Build the right amount, own the signals
The pattern under all of this is one sentence: capture what the agent did, from outside the agent, before you need to debug what it did. Self-report does not give you that. A green transport-level dashboard that treats a looping agent and a working one as the same "busy" does not give you that either. The native Claude surfaces now cover much of it, and the rest is a contract you own and a thin adapter you maintain.
A build-vs-buy rule of thumb, in three steps. First, turn on Agent View and CLI OpenTelemetry. Second, route a telemetry contract into the backend your team already governs. Third, build a bespoke instrument only for the operator UX the native surfaces miss, and give it an owner, a heartbeat, and a regression test against Claude Code updates. A record you can query, alert on, correlate with outcomes, and retain safely is observability. A record you only write is the telemetry substrate it is built on.
This is scoped to the operator-state and per-agent-telemetry layer. A team rollout needs more on top: ownership routing, audit logs, access controls, retention, and alert triage, the kind of governance a personal status light does not pretend to solve. But the starting move is the same whether you run a dozen local sessions or one Worker agent in production: find the signals you are missing, decide where they land, and stop trusting the agent's word for what it did. The reliability case for why that record has to keep running, not run once, is its own argument, and I made it in the guide on treating agent reliability as a loop, not a one-time test.

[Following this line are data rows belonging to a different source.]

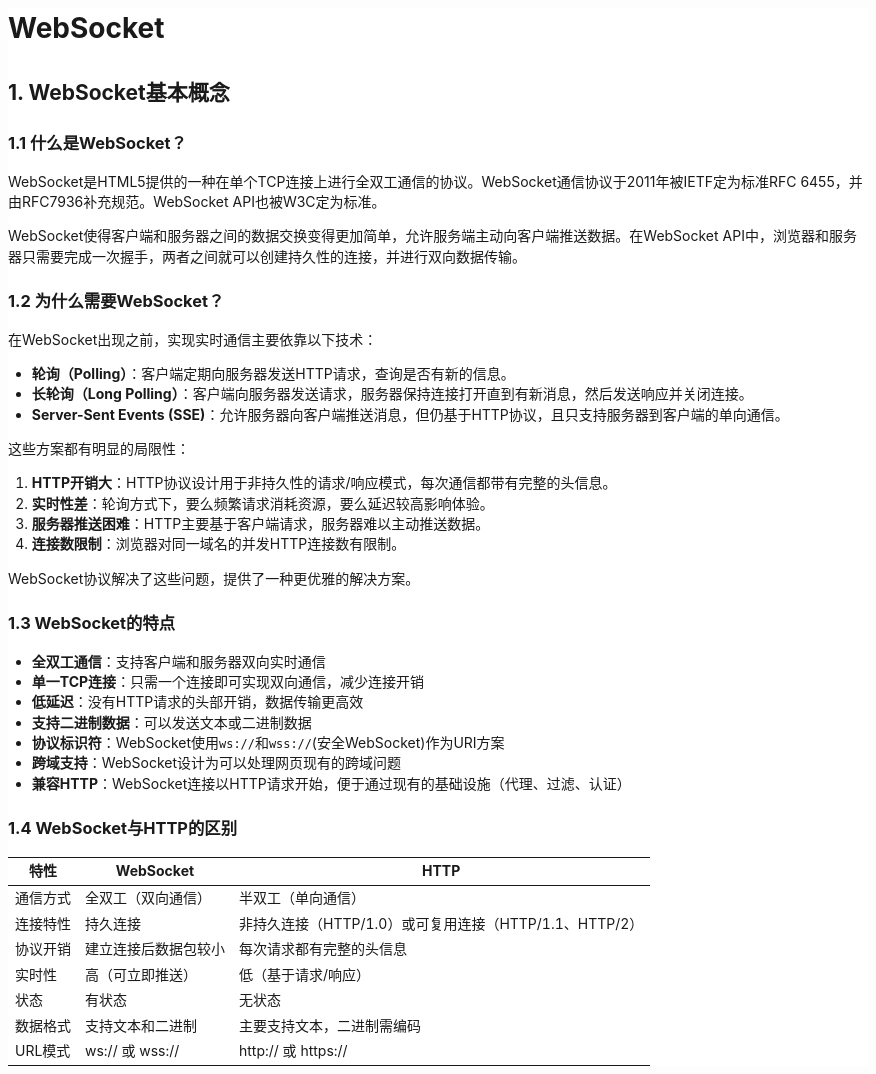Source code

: # WebSocket

## 1. WebSocket基本概念

### 1.1 什么是WebSocket？

WebSocket是HTML5提供的一种在单个TCP连接上进行全双工通信的协议。WebSocket通信协议于2011年被IETF定为标准RFC 6455，并由RFC7936补充规范。WebSocket API也被W3C定为标准。

WebSocket使得客户端和服务器之间的数据交换变得更加简单，允许服务端主动向客户端推送数据。在WebSocket API中，浏览器和服务器只需要完成一次握手，两者之间就可以创建持久性的连接，并进行双向数据传输。

### 1.2 为什么需要WebSocket？

在WebSocket出现之前，实现实时通信主要依靠以下技术：

- **轮询（Polling）**：客户端定期向服务器发送HTTP请求，查询是否有新的信息。
- **长轮询（Long Polling）**：客户端向服务器发送请求，服务器保持连接打开直到有新消息，然后发送响应并关闭连接。
- **Server-Sent Events (SSE)**：允许服务器向客户端推送消息，但仍基于HTTP协议，且只支持服务器到客户端的单向通信。

这些方案都有明显的局限性：

1. **HTTP开销大**：HTTP协议设计用于非持久性的请求/响应模式，每次通信都带有完整的头信息。
2. **实时性差**：轮询方式下，要么频繁请求消耗资源，要么延迟较高影响体验。
3. **服务器推送困难**：HTTP主要基于客户端请求，服务器难以主动推送数据。
4. **连接数限制**：浏览器对同一域名的并发HTTP连接数有限制。

WebSocket协议解决了这些问题，提供了一种更优雅的解决方案。

### 1.3 WebSocket的特点

- **全双工通信**：支持客户端和服务器双向实时通信
- **单一TCP连接**：只需一个连接即可实现双向通信，减少连接开销
- **低延迟**：没有HTTP请求的头部开销，数据传输更高效
- **支持二进制数据**：可以发送文本或二进制数据
- **协议标识符**：WebSocket使用`ws://`和`wss://`(安全WebSocket)作为URI方案
- **跨域支持**：WebSocket设计为可以处理网页现有的跨域问题
- **兼容HTTP**：WebSocket连接以HTTP请求开始，便于通过现有的基础设施（代理、过滤、认证）

### 1.4 WebSocket与HTTP的区别

| 特性 | WebSocket | HTTP |
|------|-----------|------|
| 通信方式 | 全双工（双向通信） | 半双工（单向通信） |
| 连接特性 | 持久连接 | 非持久连接（HTTP/1.0）或可复用连接（HTTP/1.1、HTTP/2） |
| 协议开销 | 建立连接后数据包较小 | 每次请求都有完整的头信息 |
| 实时性 | 高（可立即推送） | 低（基于请求/响应） |
| 状态 | 有状态 | 无状态 |
| 数据格式 | 支持文本和二进制 | 主要支持文本，二进制需编码 |
| URL模式 | ws:// 或 wss:// | http:// 或 https:// |
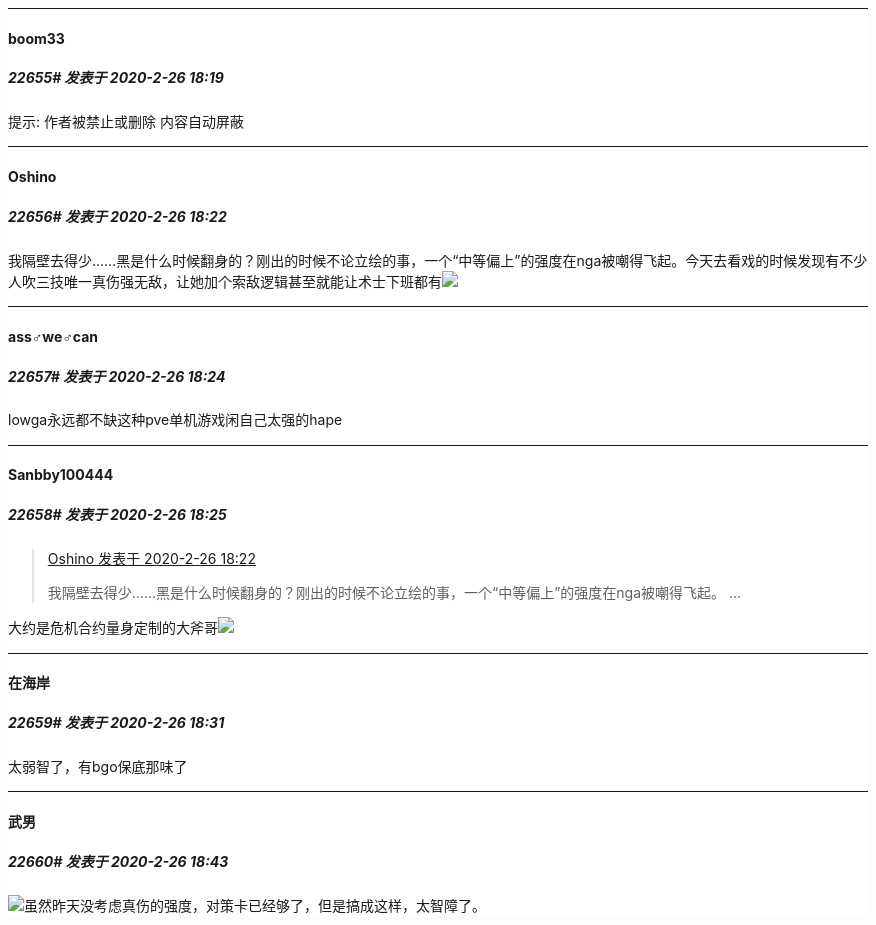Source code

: 
*****

####  boom33  
##### 22655#       发表于 2020-2-26 18:19

提示: 作者被禁止或删除 内容自动屏蔽


*****

####  Oshino  
##### 22656#       发表于 2020-2-26 18:22


我隔壁去得少……黑是什么时候翻身的？刚出的时候不论立绘的事，一个“中等偏上”的强度在nga被嘲得飞起。今天去看戏的时候发现有不少人吹三技唯一真伤强无敌，让她加个索敌逻辑甚至就能让术士下班都有<img src="https://static.saraba1st.com/image/smiley/face2017/091.png" referrerpolicy="no-referrer">


*****

####  ass♂we♂can  
##### 22657#       发表于 2020-2-26 18:24


lowga永远都不缺这种pve单机游戏闲自己太强的hape


*****

####  Sanbby100444  
##### 22658#       发表于 2020-2-26 18:25


<blockquote><a href="httphttps://bbs.saraba1st.com/2b/forum.php?mod=redirect&amp;goto=findpost&amp;pid=46534896&amp;ptid=1574123" target="_blank">Oshino 发表于 2020-2-26 18:22</a>

我隔壁去得少……黑是什么时候翻身的？刚出的时候不论立绘的事，一个“中等偏上”的强度在nga被嘲得飞起。 ...</blockquote>
大约是危机合约量身定制的大斧哥<img src="https://static.saraba1st.com/image/smiley/face2017/067.png" referrerpolicy="no-referrer">


*****

####  在海岸  
##### 22659#       发表于 2020-2-26 18:31


太弱智了，有bgo保底那味了


*****

####  武男  
##### 22660#       发表于 2020-2-26 18:43


<img src="https://static.saraba1st.com/image/smiley/face2017/018.png" referrerpolicy="no-referrer">虽然昨天没考虑真伤的强度，对策卡已经够了，但是搞成这样，太智障了。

When I scope an engagement around running Claude in production, building this layer for a team's own agents, on their own stack, is part of what I ship. The advisory and implementation work I do often starts with one question: do you know what your agents are actually doing right now? If the answer is a shrug, that is the finding. A focused fifteen-minute conversation is usually enough to tell whether your green dashboard is telling you the truth.
FAQ
Is an agent's own "done" enough to know what it did? No. A model does not have privileged access to what it just did; its account of its own tool use is a reconstruction, not a readout. The reliable signal is what you observe from outside the agent: token usage, tool-call traces, stop reasons, process state. When self-report and the observed record diverge, only the observed record is data.
What should I instrument for a production AI agent? A universal minimum: per-turn token counts, latency, which model and effort ran, which fallback path fired and why, a tool-call trace that counts tool_use blocks against tool_result blocks, and error and escalation events. Then add workload-specific invariants, like a conversation-advance check for a multi-turn elicitation agent. Capture what the agent did, not what it said it did.

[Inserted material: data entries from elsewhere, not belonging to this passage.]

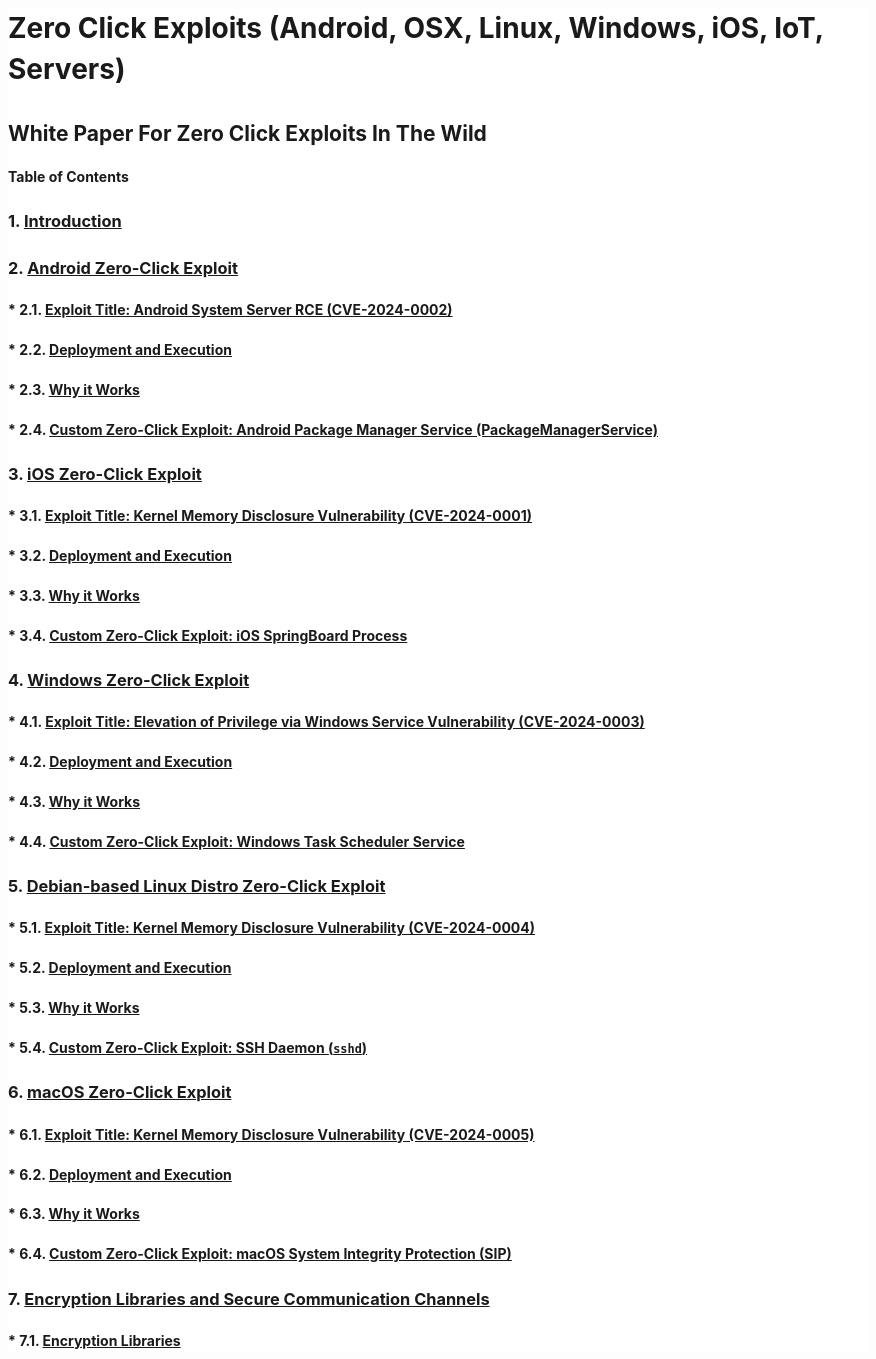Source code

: # Zero Click Exploits (Android, OSX, Linux, Windows, iOS, IoT, Servers)

## White Paper For Zero Click Exploits In The Wild

**Table of Contents**

### 1. [Introduction](#introduction)
### 2. [Android Zero-Click Exploit](#android-exploit)
  #### * 2.1. [Exploit Title: Android System Server RCE (CVE-2024-0002)](#android-title)
  #### * 2.2. [Deployment and Execution](#android-deployment)
  #### *  2.3. [Why it Works](#android-reason)
  #### * 2.4. [Custom Zero-Click Exploit: Android Package Manager Service (PackageManagerService)](#android-custom)
### 3. [iOS Zero-Click Exploit](#ios-exploit)
  #### * 3.1. [Exploit Title: Kernel Memory Disclosure Vulnerability (CVE-2024-0001)](#ios-title)  
  #### * 3.2. [Deployment and Execution](#ios-deployment)
  #### * 3.3. [Why it Works](#ios-reason)
  #### * 3.4. [Custom Zero-Click Exploit: iOS SpringBoard Process](#ios-custom)
### 4. [Windows Zero-Click Exploit](#windows-exploit)
  #### * 4.1. [Exploit Title: Elevation of Privilege via Windows Service Vulnerability (CVE-2024-0003)](#windows-title)
  #### * 4.2. [Deployment and Execution](#windows-deployment)
  #### * 4.3. [Why it Works](#windows-reason)
  #### * 4.4. [Custom Zero-Click Exploit: Windows Task Scheduler Service](#windows-custom)
### 5. [Debian-based Linux Distro Zero-Click Exploit](#linux-exploit)
  #### * 5.1. [Exploit Title: Kernel Memory Disclosure Vulnerability (CVE-2024-0004)](#linux-title)
  #### * 5.2. [Deployment and Execution](#linux-deployment)
  #### * 5.3. [Why it Works](#linux-reason)
  #### * 5.4. [Custom Zero-Click Exploit: SSH Daemon (`sshd`)](#linux-custom)
### 6. [macOS Zero-Click Exploit](#macos-exploit)
  #### * 6.1. [Exploit Title: Kernel Memory Disclosure Vulnerability (CVE-2024-0005)](#macos-title)
  #### * 6.2. [Deployment and Execution](#macos-deployment)  
  #### * 6.3. [Why it Works](#macos-reason)
  #### * 6.4. [Custom Zero-Click Exploit: macOS System Integrity Protection (SIP)](#macos-custom)
### 7. [Encryption Libraries and Secure Communication Channels](#encryption-libraries)
  #### * 7.1. [Encryption Libraries](#encryption-libraries)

What is the difference between agent observability and agent evaluation? Evaluation measures quality against a set of cases, usually before or after a change. Observability is runtime visibility into what an agent is doing while it runs. Evaluation answers 'is it good?' Observability answers 'what is happening right now, and what just happened?' You need both, and they are not the same instrument.

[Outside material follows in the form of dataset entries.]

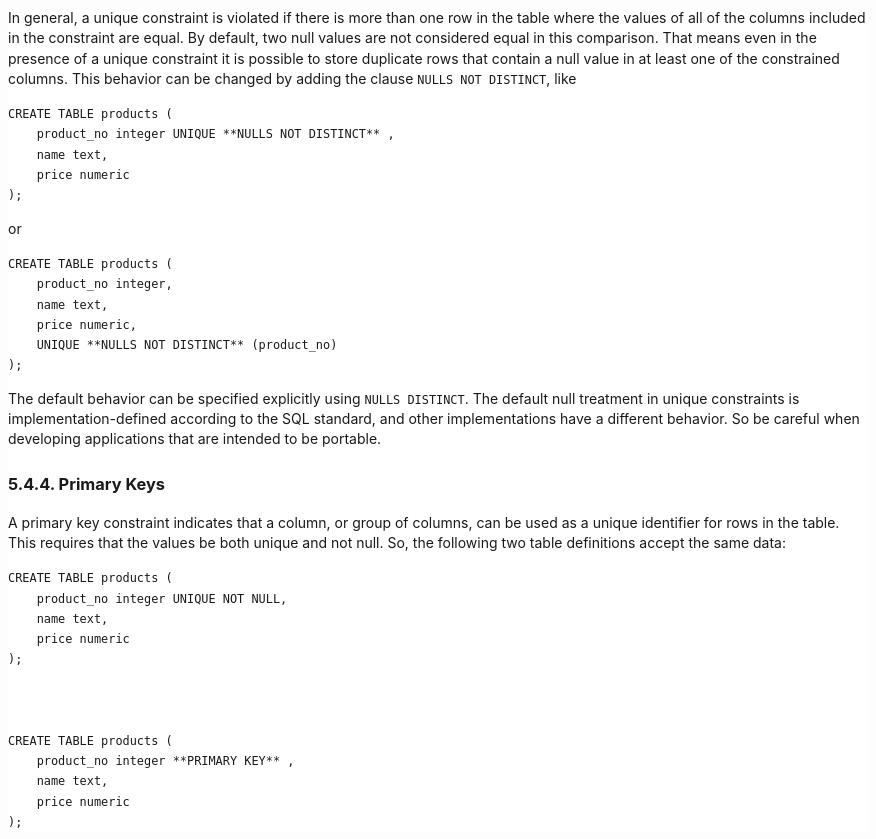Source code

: In general, a unique constraint is violated if there is more than one row in
the table where the values of all of the columns included in the constraint
are equal. By default, two null values are not considered equal in this
comparison. That means even in the presence of a unique constraint it is
possible to store duplicate rows that contain a null value in at least one of
the constrained columns. This behavior can be changed by adding the clause
`NULLS NOT DISTINCT`, like

    
    
    CREATE TABLE products (
        product_no integer UNIQUE **NULLS NOT DISTINCT** ,
        name text,
        price numeric
    );
    

or

    
    
    CREATE TABLE products (
        product_no integer,
        name text,
        price numeric,
        UNIQUE **NULLS NOT DISTINCT** (product_no)
    );
    

The default behavior can be specified explicitly using `NULLS DISTINCT`. The
default null treatment in unique constraints is implementation-defined
according to the SQL standard, and other implementations have a different
behavior. So be careful when developing applications that are intended to be
portable.

### 5.4.4. Primary Keys #

A primary key constraint indicates that a column, or group of columns, can be
used as a unique identifier for rows in the table. This requires that the
values be both unique and not null. So, the following two table definitions
accept the same data:

    
    
    CREATE TABLE products (
        product_no integer UNIQUE NOT NULL,
        name text,
        price numeric
    );
    
    
    
    CREATE TABLE products (
        product_no integer **PRIMARY KEY** ,
        name text,
        price numeric
    );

Don't Agent View and the Agent SDK already give me observability? They cover a lot now. Agent View (research preview) shows backgrounded Claude Code sessions with rich states; the CLI exports OpenTelemetry telemetry; the Agent SDK adds traces; Managed Agents adds a hosted console. The slice they leave is an always-on glance over the attached terminal sessions you are actively working in, without backgrounding them or running a collector. And the principle holds regardless of surface: self-report is not observability.